Le critiche dell’Assemblea

L’attacco è contro la ministra dell’Università e contro la Crui (Conferenza dei Rettori delle Università Italiane), che, secondo i manifestanti, “ha accolto con favore il disegno di legge perché introduce una 'necessaria flessibilità', ma – aggiungono – a essere necessaria è la nostra ricerca, non la nostra precarietà”.

Così anche la Crui e la sua presidente, Giovanna Iannantuoni, sono ritenuti responsabili di quello che viene definito “danno accademico”. Il concetto è ribadito anche da Giovanni Tonolo, assegnista di ricerca dell'Università di Firenze. Protesta da precario, con una cinquantina di colleghi, perché “la riforma Bernini alla figura unica del precariato ne aggiunge altre cinque –riferisce –. E questo fatto non può essere considerato separato dai tagli approvati alla fine dello scorso anno. Questa riforma, in sostanza, altro non è che uno strumento per consentire alle università di andare avanti con meno soldi, pagando meno quel precariato su cui si basano gli atenei. E l'Università di Firenze, in questo senso, non fa eccezione: lo dicono i dati Istat, il 56% del personale docente di ricerca è precario, a tempo determinato”.

“La riforma – osserva Tonolo – impatta su tutte queste persone, che hanno vite e progetti. E, in potenza, raddoppia gli anni di precariato che già adesso sono tanti: ho compagni di ufficio che vengono da un decennio di precariato e si ritrovano trattati, a più di 40 anni, come neostudenti, con borse e senza poter progettare la loro vita”. Secondo l'assegnista l'Italia è “l'unico Paese europeo in cui la ricerca non viene trattata come un lavoro serio, ma con contratti senza tutele, ferie o malattia. Non stiamo parlando di standard internazionali, ma di dumping. Siamo i Pulcinella del mondo della ricerca, per questo la riforma è bloccata dalla Commissione europea”.
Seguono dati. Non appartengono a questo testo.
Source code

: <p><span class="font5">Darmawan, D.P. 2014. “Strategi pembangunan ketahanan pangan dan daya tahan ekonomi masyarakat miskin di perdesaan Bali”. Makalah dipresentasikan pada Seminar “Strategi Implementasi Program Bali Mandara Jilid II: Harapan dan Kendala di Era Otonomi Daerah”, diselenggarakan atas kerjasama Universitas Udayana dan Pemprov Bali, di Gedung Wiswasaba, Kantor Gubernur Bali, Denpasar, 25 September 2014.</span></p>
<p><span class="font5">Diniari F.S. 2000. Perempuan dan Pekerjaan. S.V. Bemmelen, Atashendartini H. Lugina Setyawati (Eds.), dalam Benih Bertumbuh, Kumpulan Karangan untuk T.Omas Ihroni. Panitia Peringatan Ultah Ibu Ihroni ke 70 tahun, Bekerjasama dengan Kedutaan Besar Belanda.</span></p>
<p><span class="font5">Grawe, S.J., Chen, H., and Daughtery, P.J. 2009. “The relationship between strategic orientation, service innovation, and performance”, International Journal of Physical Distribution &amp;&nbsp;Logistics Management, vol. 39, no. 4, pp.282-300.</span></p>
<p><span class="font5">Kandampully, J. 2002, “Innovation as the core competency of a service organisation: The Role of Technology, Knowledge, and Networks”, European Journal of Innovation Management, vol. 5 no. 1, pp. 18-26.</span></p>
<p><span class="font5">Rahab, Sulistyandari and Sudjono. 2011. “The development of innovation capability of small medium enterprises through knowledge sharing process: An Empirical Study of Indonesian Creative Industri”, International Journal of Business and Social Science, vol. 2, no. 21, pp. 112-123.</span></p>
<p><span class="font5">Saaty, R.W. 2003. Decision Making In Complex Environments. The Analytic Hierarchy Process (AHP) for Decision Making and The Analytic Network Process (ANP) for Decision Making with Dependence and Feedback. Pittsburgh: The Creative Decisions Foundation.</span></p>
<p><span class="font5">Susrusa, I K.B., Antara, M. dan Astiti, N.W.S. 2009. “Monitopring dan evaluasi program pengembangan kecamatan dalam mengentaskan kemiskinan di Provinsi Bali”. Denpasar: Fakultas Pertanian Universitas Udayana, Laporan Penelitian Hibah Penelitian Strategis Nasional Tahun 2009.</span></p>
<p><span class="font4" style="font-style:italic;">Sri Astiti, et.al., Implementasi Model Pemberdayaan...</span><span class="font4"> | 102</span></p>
Alla protesta aderisce anche la Flc-Cgil, che chiede la stabilizzazione dei colleghi precari e manifesta contro il Ddl 1660, che criminalizza il dissenso e prevede l'obbligo di collaborare con i servizi segreti negli Atenei e negli enti di ricerca, contro i tagli al Ffo, e per il rinnovo del Contratto nazionale delle lavoratrici e dei lavoratori, permettendo almeno il recupero dell'inflazione. 

La replica della rettrice

“Risolvere il problema è difficile, anch'io sono stata precaria per dieci anni, quindi so che cosa vuol dire”, ha affermato Alessandra Petrucci, rettrice dell'Università di Firenze, parlando con i giornalisti che l’hanno interpellata sulla protesta.

Secondo Petrucci il problema esiste “per come è la struttura stessa dell'Università, che richiede molte persone che si occupano della ricerca”. La rettrice ha spiegato poi che per risolvere la questione “basta avere più soldi”, mentre con le attuali risorse dell'Ateneo “ci siamo impegnati il più possibile per cercare di dare una possibilità a una parte delle persone che potrebbero aspirare a entrare in maniera definitiva all'interno dell'Università. È chiaro – conclude – che le risorse che uno ha sono quelle che sono disponibili, quelle che si possono sostenere col bilancio, e quindi noi quello che possiamo fare senza dubbio lo stiamo facendo e lo faremo, l'impegno c'è”.